We asked Tri Alliance 2014/15 ambassador Al O’Toole to give us some insights into her early season training, racing and experiences. It has been a roller-coaster to say the least but we can all see how much improved Al is and we are looking forward to the season ahead and some great performances from her.
‘My Season so far’
Firstly, thanks to the club for appointing me as one of this year’s ambassadors alongside Geoff Houston. We follow on from some great fellow club members in Annemarie & Lance, & I’m looking forward to sharing my perspective on this fantastic sport over the year ahead.

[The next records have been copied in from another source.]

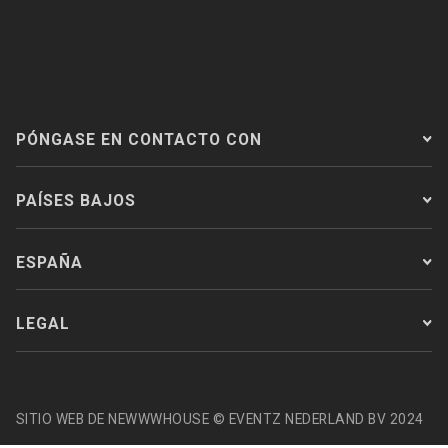
PÓNGASE EN CONTACTO CON
PAÍSES BAJOS
ESPAÑA
LEGAL
SITIO WEB DE NEWWWHOUSE © EVENTZ NEDERLAND BV 2024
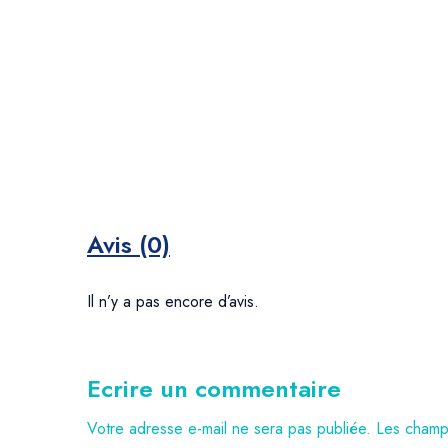
Avis (0)
Il n’y a pas encore d’avis.
Ecrire un commentaire
Votre adresse e-mail ne sera pas publiée.
Les champs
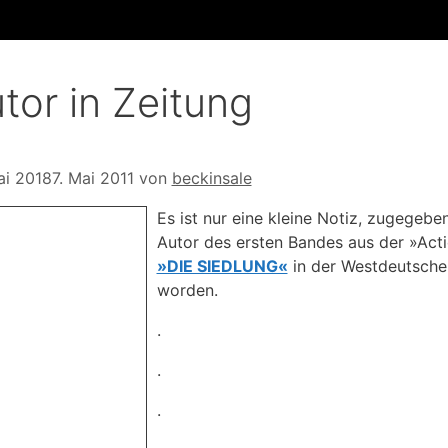
tor in Zeitung
ai 2018
7. Mai 2011
von
beckinsale
Es ist nur eine kleine Notiz, zugegebe
Autor des ersten Bandes aus der »Actio
»DIE SIEDLUNG«
in der Westdeutsche
worden.
.
.
.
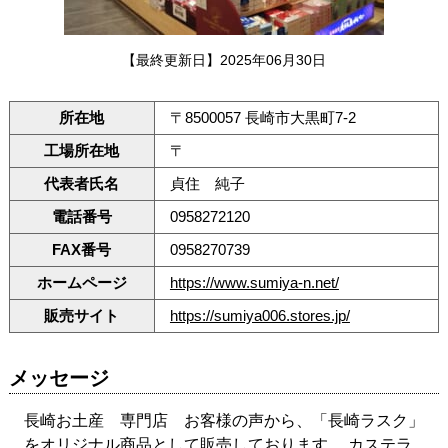
【最終更新日】2025年06月30日
所在地
〒8500057 長崎市大黒町7-2
工場所在地
〒
代表者氏名
貞住 純子
電話番号
0958272120
FAX番号
0958270739
ホームページ
https://www.sumiya-n.net/
販売サイト
https://sumiya006.stores.jp/
メッセージ
長崎お土産 専門店 お客様の声から、「長崎ラスク」
をオリジナル商品として販売しております。 カステラ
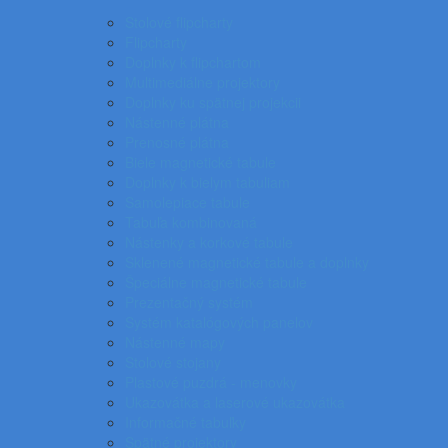
Stolové flipcharty
Flipcharty
Doplnky k flipchartom
Multimediálne projektory
Doplnky ku spätnej projekcii
Nástenné plátna
Prenosné plátna
Biele magnetické tabule
Doplnky k bielym tabuliam
Samolepiace tabule
Tabuľa kombinovaná
Nástenky a korkové tabule
Sklenené magnetické tabule a doplnky
Špeciálne magnetické tabule
Prezentačný systém
Systém katalógových panelov
Nástenné mapy
Stolové stojany
Plastové puzdrá - menovky
Ukazovátka a laserové ukazovátka
Informačné tabuľky
Spätné projektory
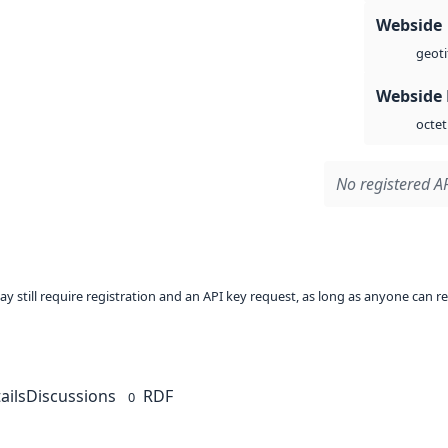
Webside
geoti
Webside
octet
No registered AP
ay still require registration and an API key request, as long as anyone can r
ails
Discussions
RDF
0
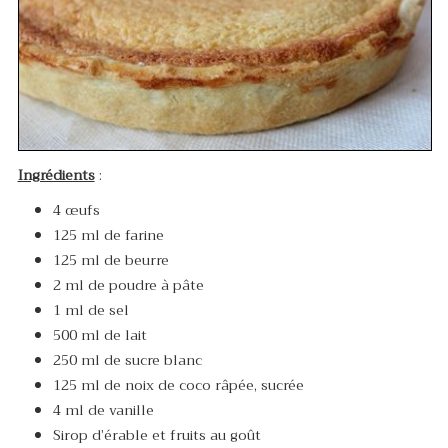
Ingrédients
:
4 œufs
125 ml de farine
125 ml de beurre
2 ml de poudre à pâte
1 ml de sel
500 ml de lait
250 ml de sucre blanc
125 ml de noix de coco râpée, sucrée
4 ml de vanille
Sirop d’érable et fruits au goût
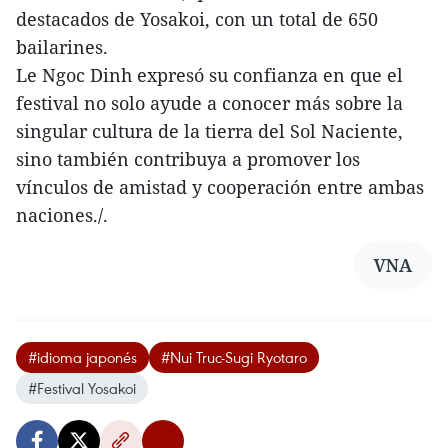
destacados de Yosakoi, con un total de 650
bailarines.
Le Ngoc Dinh expresó su confianza en que el
festival no solo ayude a conocer más sobre la
singular cultura de la tierra del Sol Naciente,
sino también contribuya a promover los
vínculos de amistad y cooperación entre ambas
naciones./.
VNA
#idioma japonés
#Nui Truc-Sugi Ryotaro
#Festival Yosakoi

It’s been an eventful start to the season for me. I’ve had a much more consistent winter/spring this year than last, including my first hill rides out in the Dandenongs & at Kinglake, a great trip down to the Portarlington camp, & of course, the high stakes Thursday mornings dropping bombs at Albert Park with the Lady Bombs crew – girls, get involved! All in all, I was feeling confident coming into my first race for the year, Yarrawonga OD…
Feeling fine before the race, I got into the water & promptly cut my toe open on the boat ramp. Strike 1. The swim was a massive struggle – I couldn’t string more than about 5 strokes together without needing to stop to try & get my breath, so to say I was relieved when I finally hit the boat ramp on lap 2 is an understatement.
Onto the bike, again struggling to breathe & an increasingly grim state of mind setting in. Just when I was thinking it really couldn’t get any worse, I was attacked by a duck about 2k before transition – clearly it had been chatting with its magpie mates! Strike 2.
After some pack-a-day-smoker-style coughing in T2, I attempted to start my run & noticed I’d gone from struggling to breath to not breathing at all, so did the only thing I could, which was to collapse next to a spectator. Strike 3. I’m thankful this happened on the run & not in the water or on the bike at speed. That the spectator in question was a Ventolin-carrying nurse made things much easier to deal with.
Fast forward two weeks, newly armed with a puffer, I was winging my way to Noosa for the iconic Noosa Tri. If you’ve not been before I highly recommend it, & if you have, you already know why. I had previously raced in the teams event, but was looking forward to my first full race. After some familiarisation sessions with the club, numerous encounters with the local wildlife, & an inspiring witsup breakfast with Emma Snowsill, Belinda Granger & Liz Blatchford, race day arrived.
We watched the elites get started & soon enough it was time to head to the swim start, warm up & soak up the atmosphere before the horn went for my wave. My swim was over in just under a half hour, through T1 with no wetsuit removal dance to slow things down, & off onto the bike. I struggled to settle into a rhythm with the heavy bike traffic on course & sheer number of obstacles early on, but soon enough I was up Garmin Hill & on to the turnaround for a much faster trip home.
The run was hot & hard work – definitely appreciated the yells of encouragement from fellow TA athletes! You can’t help but be swept up by the crowd & noise on the way to the finish line, & soon enough I was done in 2:51. It’s a slower time than I would’ve liked, but vastly better than a DNF & an ambulance ride. It was great to cheer the remaining TA competitors coming past the tent on their way to the finish line, & enjoy the first of many cold beverages.
The weekend just gone was spent up in Shep yelling at the long course athletes, all of whom deserve a huge round of congratulations for getting out & getting it done in some very tough conditions – can’t wait to see them go around at Melbourne next March!
What’s next for me? I’m back into the normal training routine, getting ready for the Gatorade Series – I’ll be racing against last year’s results, & the 30-34s for the first time. I’m getting new ideas & approaches from the TA coaches all the time & learning something new about racing at every event, so I’m looking forward to seeing what I can achieve this time around.